Same problem as maximum likelihood: we have a family of probability models, indexed by a scalar or vector \(\theta\), and we need to choose one to describe the data.
Idea:
If \(\theta\) is a \(k\)-dimensional vector (we have \(k\) parameters to estimate), derive expressions for the first \(k\) moments of the data, \(E_\theta(X^r)\), \(r = 1,\ldots, k\)
Compute the first \(k\) moments of the data:
\[
\frac{1}{n} \sum_{i=1}^n x_i^r, \quad r = 1,\ldots, k
\]
\(\hat \theta\) is the value of \(\theta\) such that the empirical moments match the theoretical moments:
\[
E_{\hat \theta}(X^r) = \sum_{i=1}^n x_i^r, \quad r = 1,\ldots, k
\]
Our family of distributions is \(N(\mu, \sigma^2)\), so that \(\theta = (\mu, \sigma)\).
The first two moments are:
\(E_{\mu, \sigma}(X) = \mu\)
\(E_{\mu, \sigma}(X^2) = \mu^2 + \sigma^2\)
Equate the first theoretical moment to the first data moment tells us that \(\hat \mu\) should satisfy
\[ E_{\hat \mu,\hat \sigma}(X) = \hat \mu = \frac{1}{n} \sum_{i=1}^n x_i \] and so \(\hat \mu = \frac{1}{n} \sum_{i=1}^n x_i\)
Then equating the second theoretical moments to the second data moment tells us that \(\hat \mu\) and \(\hat \sigma\) should satisfy \[ E_{\mu, \sigma}(X^2) = \mu^2 + \sigma^2 = \frac{1}{n} \sum_{i=1}^n x_i^2 \] Plugging in \(\hat \mu = \sum_{i=1}^n x_i\) and solving gives us \[ E_{\hat \mu, \hat \sigma}(X^2) = \hat \mu^2 + \hat \sigma^2 \\ = (\frac{1}{n} \sum_{i=1}^n x_i)^2 + \hat \sigma^2\\ =\frac{1}{n}\sum_{i=1}^n x_i^2 \] and so \(\hat \sigma^2 = \frac{1}{n}\sum_{i=1}^n x_i^2 - (\frac{1}{n}\sum_{i=1}^n x_i)^2\).
If you do a little more algebra, you can see that this is a standard estimate of the variance.
Mixture model
\(x_1, \ldots, x_n\) come from a distribution with cumulative distribution function \(\theta G + (1 - \theta)H\), where \(G\) and \(H\) are two fixed, distributions (for example, two normal distributions with known means and variances, or two Poisson distributions with different means).

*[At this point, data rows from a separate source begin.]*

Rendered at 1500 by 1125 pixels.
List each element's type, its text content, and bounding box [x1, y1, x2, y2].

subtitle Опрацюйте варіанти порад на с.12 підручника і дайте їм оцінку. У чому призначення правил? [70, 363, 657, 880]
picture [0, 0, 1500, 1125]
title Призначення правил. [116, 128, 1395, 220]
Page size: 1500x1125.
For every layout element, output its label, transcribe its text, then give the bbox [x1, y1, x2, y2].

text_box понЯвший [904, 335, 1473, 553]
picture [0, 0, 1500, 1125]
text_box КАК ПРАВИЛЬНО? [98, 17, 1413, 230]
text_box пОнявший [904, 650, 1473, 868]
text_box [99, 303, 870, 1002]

Let \(\xi\) denote the mean of \(G\) and \(\eta\) denote the mean of \(H\).
We want to estimate the mixing parameter \(\theta\).

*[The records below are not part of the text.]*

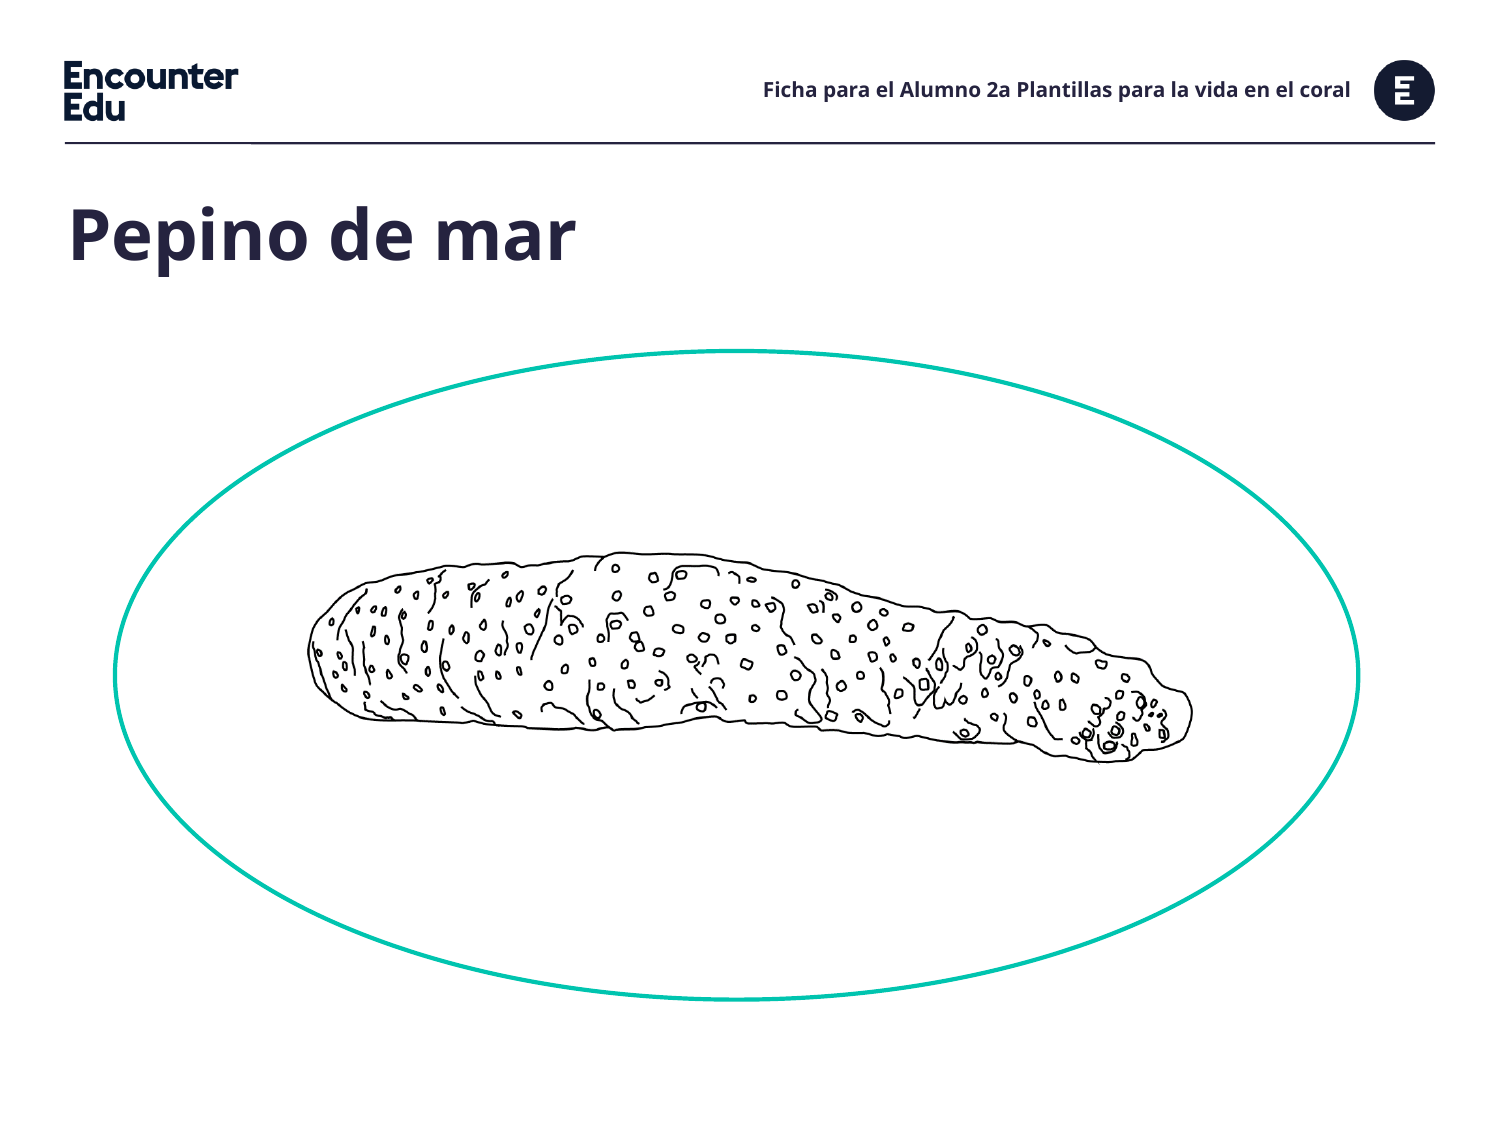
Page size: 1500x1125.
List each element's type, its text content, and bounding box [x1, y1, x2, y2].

picture [60, 59, 243, 122]
list Pepino de mar [59, 191, 929, 394]
picture [306, 551, 1193, 765]
text_box [114, 366, 1359, 1000]
title Ficha para el Alumno 2a Plantillas para la vida en el coral [749, 67, 1359, 114]
picture [1372, 58, 1436, 122]
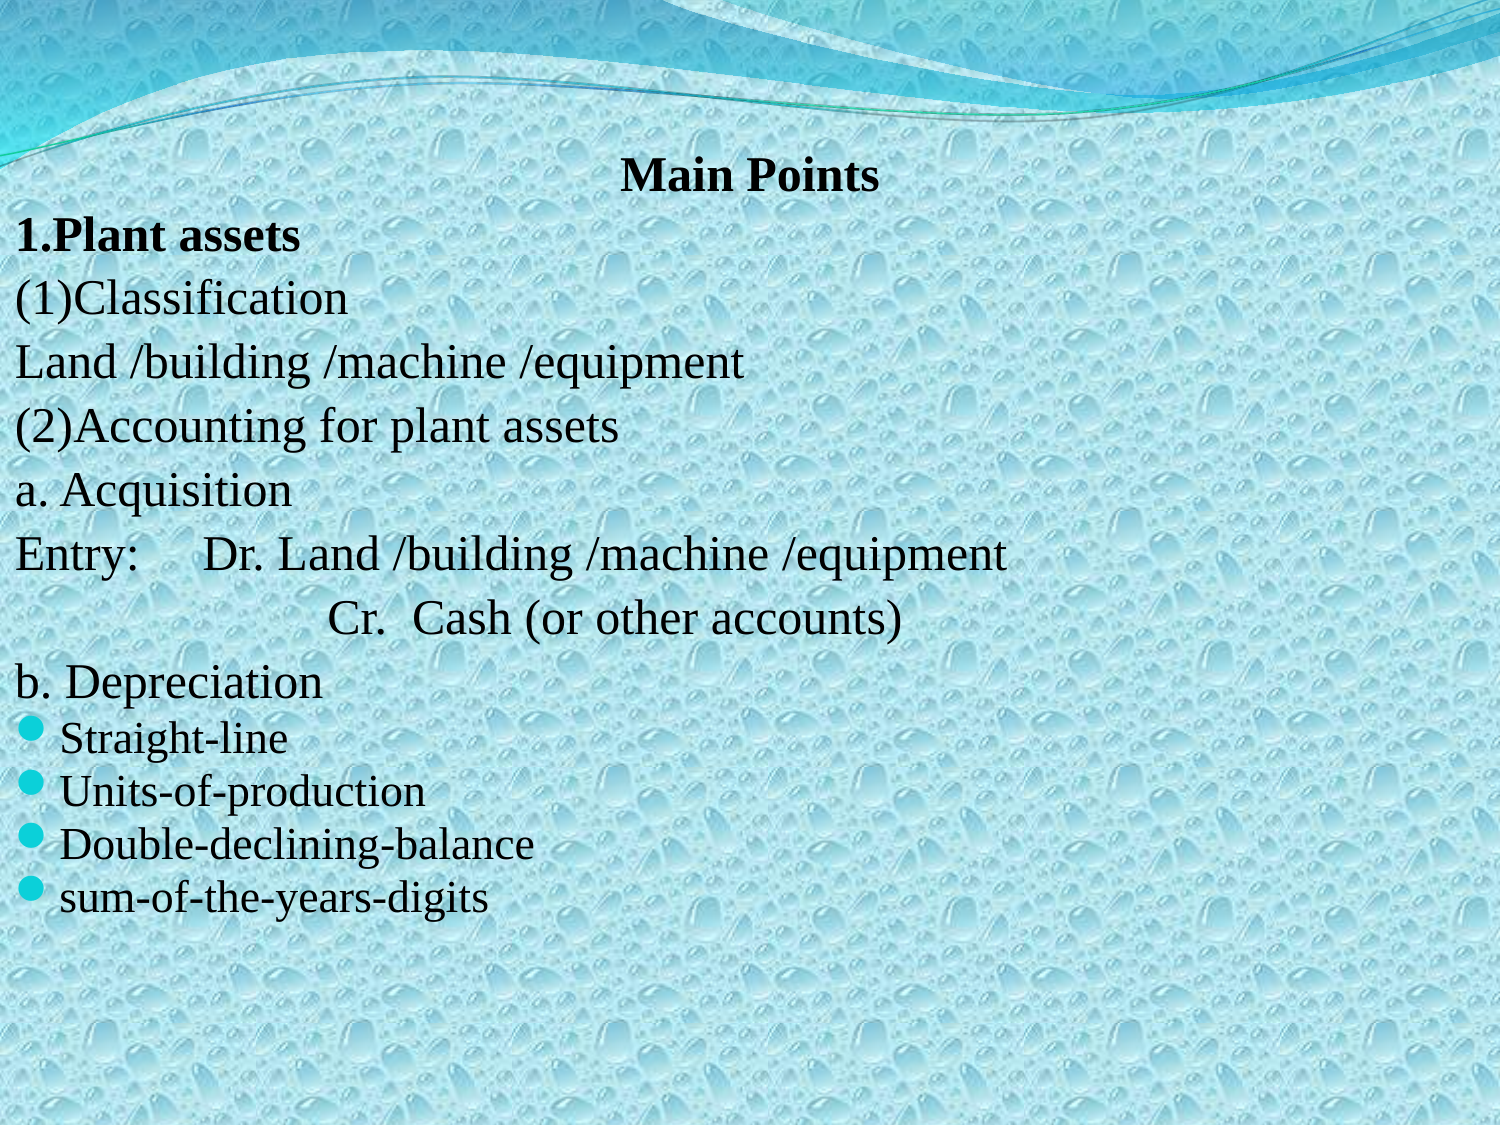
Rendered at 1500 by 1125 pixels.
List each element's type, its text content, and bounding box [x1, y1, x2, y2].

text_box Main Points 1.Plant assets (1)Classification Land /building /machine /equipment (2)Accounting for plant assets a. Acquisition Entry: Dr. Land /building /machine /equipment Cr. Cash (or other accounts) b. Depreciation Straight-line Units-of-production Double-declining-balance sum-of-the-years-digits [0, 0, 1500, 1125]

For example, we can visualize the density for a mixture of a \(N(0, .5)\) and a \(N(3, 2.5)\) distribution with mixing parameter \(\theta = .2\):
mean_G = 0
mean_H = 3
sd_G = .5
sd_H = 2.5
q_seq = seq(-3, 8, length.out = 1000)
g = dnorm(q_seq, mean = mean_G, sd = sd_G)

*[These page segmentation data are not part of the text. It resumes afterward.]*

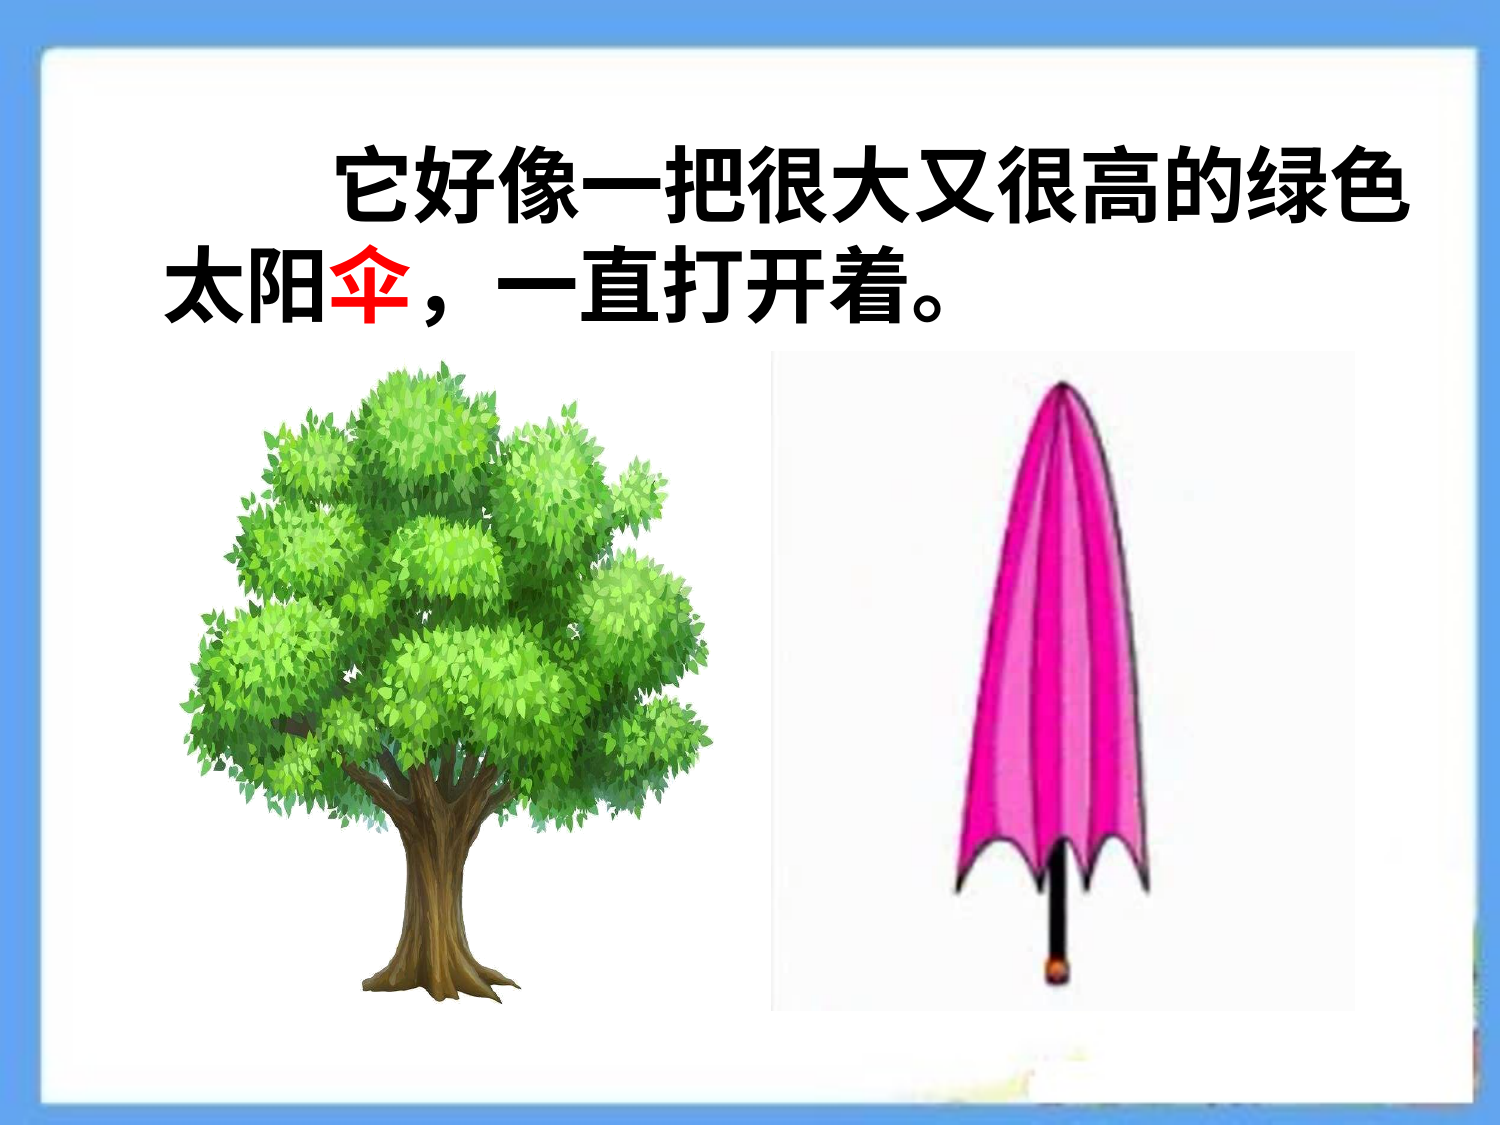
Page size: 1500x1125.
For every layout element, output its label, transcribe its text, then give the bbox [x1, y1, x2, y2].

text_box 它好像一把很大又很高的绿色太阳伞，一直打开着。 [147, 125, 1456, 341]
picture [0, 0, 1500, 1125]
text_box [770, 350, 1356, 1012]
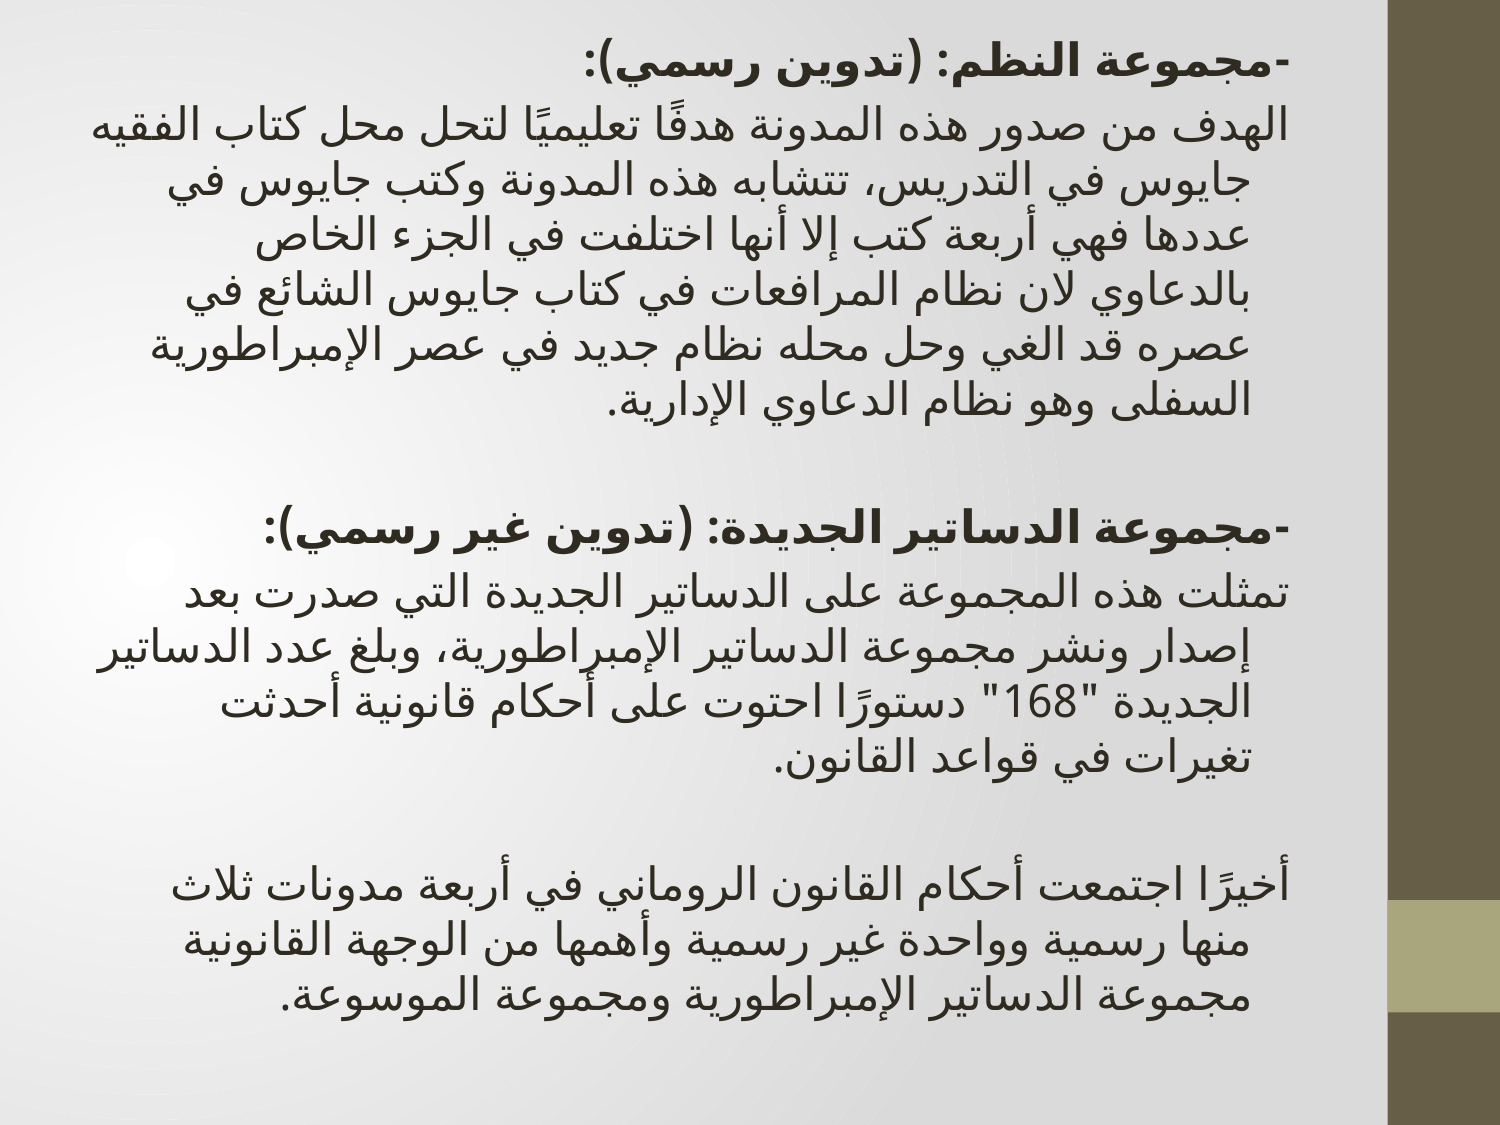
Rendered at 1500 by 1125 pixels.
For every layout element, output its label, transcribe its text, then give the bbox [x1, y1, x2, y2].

list -مجموعة النظم: (تدوين رسمي): الهدف من صدور هذه المدونة هدفًا تعليميًا لتحل محل كتاب الفقيه جايوس في التدريس، تتشابه هذه المدونة وكتب جايوس في عددها فهي أربعة كتب إلا أنها اختلفت في الجزء الخاص بالدعاوي لان نظام المرافعات في كتاب جايوس الشائع في عصره قد الغي وحل محله نظام جديد في عصر الإمبراطورية السفلى وهو نظام الدعاوي الإدارية. -مجموعة الدساتير الجديدة: (تدوين غير رسمي): تمثلت هذه المجموعة على الدساتير الجديدة التي صدرت بعد إصدار ونشر مجموعة الدساتير الإمبراطورية، وبلغ عدد الدساتير الجديدة "168" دستورًا احتوت على أحكام قانونية أحدثت تغيرات في قواعد القانون. أخيرًا اجتمعت أحكام القانون الروماني في أربعة مدونات ثلاث منها رسمية وواحدة غير رسمية وأهمها من الوجهة القانونية مجموعة الدساتير الإمبراطورية ومجموعة الموسوعة. [75, 23, 1325, 1102]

h = dnorm(q_seq, mean = mean_H, sd = sd_H)
theta = .2
plot(theta * g + (1 - theta) * h ~ q_seq, type = 'l')
We have one parameter, so we compute the first theoretical moment: \[ E_\theta(X) = \theta \xi + (1 - \theta) \eta \]
Then we equate that moment to the first data moment to get our estimate: \[ \hat \theta \xi + (1 - \hat \theta) \eta = \frac{1}{n} \sum_{i=1}^n x_i\\ \hat \theta = \frac{\frac{1}{n} \sum_{i=1}^n x_i - \eta}{\xi - \eta} \]
There isn't anything particularly important about the first \(k\) moments, can match other aspects of the data
Median
Other quantiles
Centered moments instead of raw moments
We are thinking of these as starting values for maximum likelihood estimation, but they are usually reasonable estimators in their own right.
The idea of matching data statistics to expected values of statistics will come up again in approximate Bayesian computation.